Zum Programm der diesjährigen Tanzwerkstatt gehören auch die Performanceabende in der Tanzfabrik, bestritten von Solisten und Duos. Dort bewiesen Ramon Oller und Merce Boronat aus Barcelona, daß, wo „Spanien“ draufsteht, auch „Spanien“ drin ist. In A Tu Vera reisen sie durch Liebe und Einsamkeit. Sand auf dem Boden, weiße Tücher auf der Leine, ein kleiner Tisch - fertig ist der Süden mit seiner Gluthitze und spartanischen Ästhetik. Oller und Boronat dienen die exaltierten Posen als Beschwörungsformeln der Gefühle. Mit ihren Blicken scheinen sie Stahlfedern in dem Körper des anderen zu berühren: Sie klappen zusammen wie ein gefährliches Schnappmesser. Aus der kleinen Geste des einsamen Liebhabers, der melancholisch seinen Kopf in die Hände stützt, entwickelt Oller am Tisch sitzend eine ganze Sequenz: immer klarer zeichnet sich in jeder Wiederholung der wie ein Uhrwerk abschnurrenden Verzweiflung ab, daß der Liebende seinen Schmerz genießt. Die Verwundung erst formt seinen Körper, spannt die Muskeln, läßt die Haut strahlen, verleiht begehrenswerte Schönheit. Die Frau kann sich derweil im Sand wälzen, den sie in Fontänen über sich wirft, und mit der Kraft, die ihr die Sehnsucht verleiht, die Erde stampfen. Daß Leidenschaft schon immer eine Groteske ist, daß die Illusion der vergeblichen Liebe gebraucht wird, um die eigenen Körpertemperaturen hochzutreiben, ist in dieser spannungsreichen Balance zwischen Komik und Ernst stets gegenwärtig.
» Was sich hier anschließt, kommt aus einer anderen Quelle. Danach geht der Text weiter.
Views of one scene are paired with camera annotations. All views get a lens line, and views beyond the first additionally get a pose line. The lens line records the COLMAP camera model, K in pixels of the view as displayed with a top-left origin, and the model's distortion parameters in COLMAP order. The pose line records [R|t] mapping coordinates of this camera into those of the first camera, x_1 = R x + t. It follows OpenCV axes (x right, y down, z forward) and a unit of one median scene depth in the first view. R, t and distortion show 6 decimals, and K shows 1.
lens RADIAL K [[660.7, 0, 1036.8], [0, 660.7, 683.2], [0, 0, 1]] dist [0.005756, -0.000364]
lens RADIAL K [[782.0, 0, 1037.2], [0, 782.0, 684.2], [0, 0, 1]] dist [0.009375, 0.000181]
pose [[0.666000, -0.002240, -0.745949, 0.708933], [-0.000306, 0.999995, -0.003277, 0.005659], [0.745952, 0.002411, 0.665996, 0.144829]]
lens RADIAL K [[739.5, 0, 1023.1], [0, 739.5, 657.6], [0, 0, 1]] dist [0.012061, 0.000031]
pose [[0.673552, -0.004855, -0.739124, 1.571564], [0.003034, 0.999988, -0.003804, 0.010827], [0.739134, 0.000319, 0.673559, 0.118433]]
Diese beiden Gruppen aus Italien und Spanien plagt nicht die deutsche Angst, in ihren Emotionen zu versumpfen. Was zum Kitsch werden könnte, berühren sie mit leichter Hand und nehmen ihm das Gewicht. Sie beerben eine schon totgeglaubte Expressivität ohne Peinlichkeit. Keine Bedeutungsschwangerschaften blähen ihre Szenen auf.
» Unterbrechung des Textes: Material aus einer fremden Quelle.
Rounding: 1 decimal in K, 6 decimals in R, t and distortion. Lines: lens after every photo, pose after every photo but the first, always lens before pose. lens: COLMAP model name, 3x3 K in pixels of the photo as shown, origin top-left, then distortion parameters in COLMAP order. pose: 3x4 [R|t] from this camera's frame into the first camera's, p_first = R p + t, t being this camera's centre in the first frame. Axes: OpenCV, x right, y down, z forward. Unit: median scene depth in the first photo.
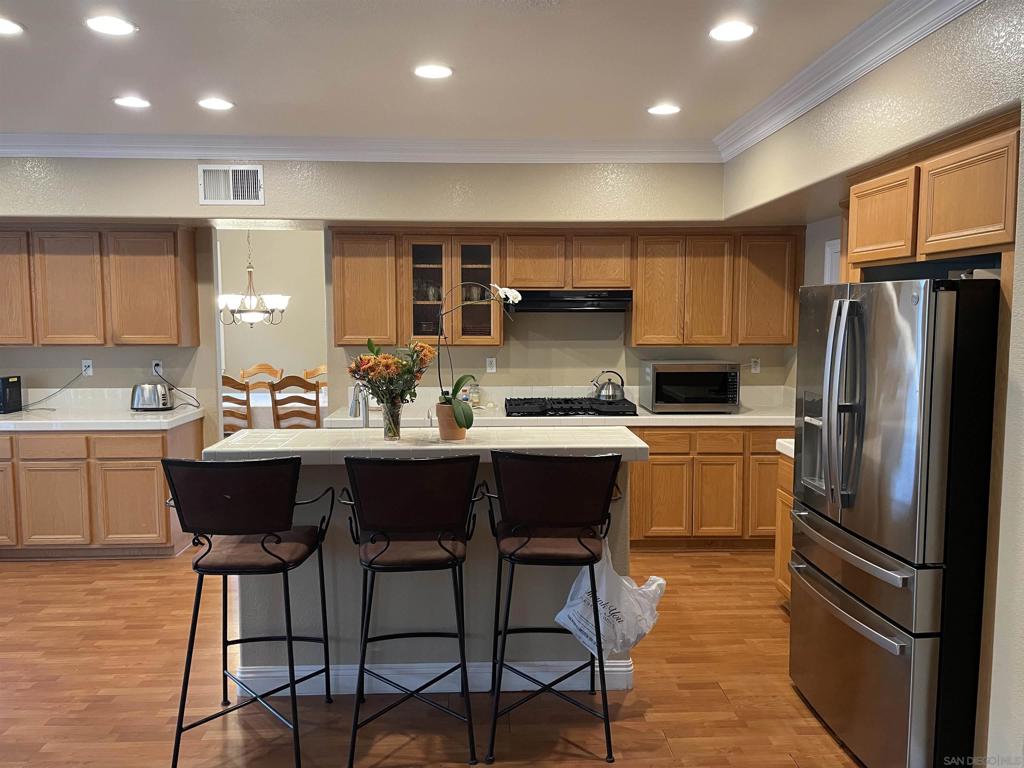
lens RADIAL K [[768.4, 0, 510.4], [0, 768.4, 384.0], [0, 0, 1]] dist [0.082362, -0.097213]
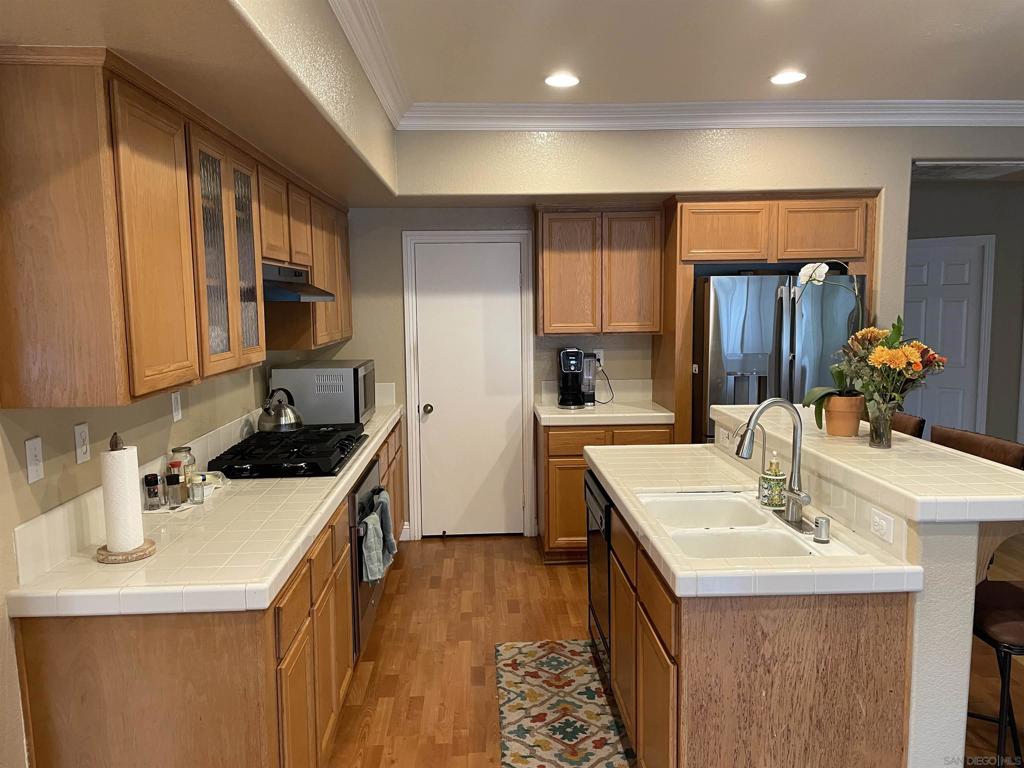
lens RADIAL K [[768.4, 0, 513.3], [0, 768.4, 387.3], [0, 0, 1]] dist [0.082362, -0.097213]
pose [[-0.012707, -0.113781, 0.993425, -0.578485], [0.107886, 0.987549, 0.114488, -0.077223], [-0.994082, 0.108631, -0.000273, 0.828387]]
„Tanz im August“ bietet schließlich auch einen Workshop für Tanzkritiker an, der der sitzenden Position der meisten Teilnehmer zuliebe „Symposium“ genannt wird. Heute und morgen, Samstag, werden in der Akademie Vorträge gehalten über die Vermittlung von Tanz in der Presse, Hörfunk und Film, über die Mitteilungsgrenzen von Körpererfahrung, die Rolle der Tanzkritik in Frankreich, den USA und der BRD und über Kriterien der Tanzkritik. These der Veranstalter ist, daß der schlampige Umgang der Medien mit dem Tanz und der hierzulande mangelnde Einbezug des Tanzes in eine Kulturtheorie für seine kulturpolitische Vernachlässigung mit verantwortlich sind. Sonntags um 11 Uhr schließt eine öffentliche Podiumsdiskussion das Symposium „Perspektiven der Tanzkunst“ ab.

Katrin Bettina Müller

Hebbeltheater: 26. und 27.August, 20.30 Uhr, I.D.A. Mark Tompkins, Paris, Nouvelles; 29. und 30., 20.30 Uhr, Fran?ois Verret und Anne Koren L'Horloge en Folie.

Tanzfabrik: 25., 20.30 Uhr, Post & Post aus Amsterdam, Frans Poelstra aus Amsterdam, Tanztheater Rubato aus Berlin; 27. und 28. Luisa Casiraghi aus Mailand und Avi Kaiser aus Brüssel.

Akademie: „Perspektiven der Tanzkunst“, Freitag 14-18 Uhr, Samstag 10-14 Uhr, Sonntag ab 11 Uhr. Sonntag ab 16.30 Uhr Einblick in den Sosta-Palmizi-Workshop.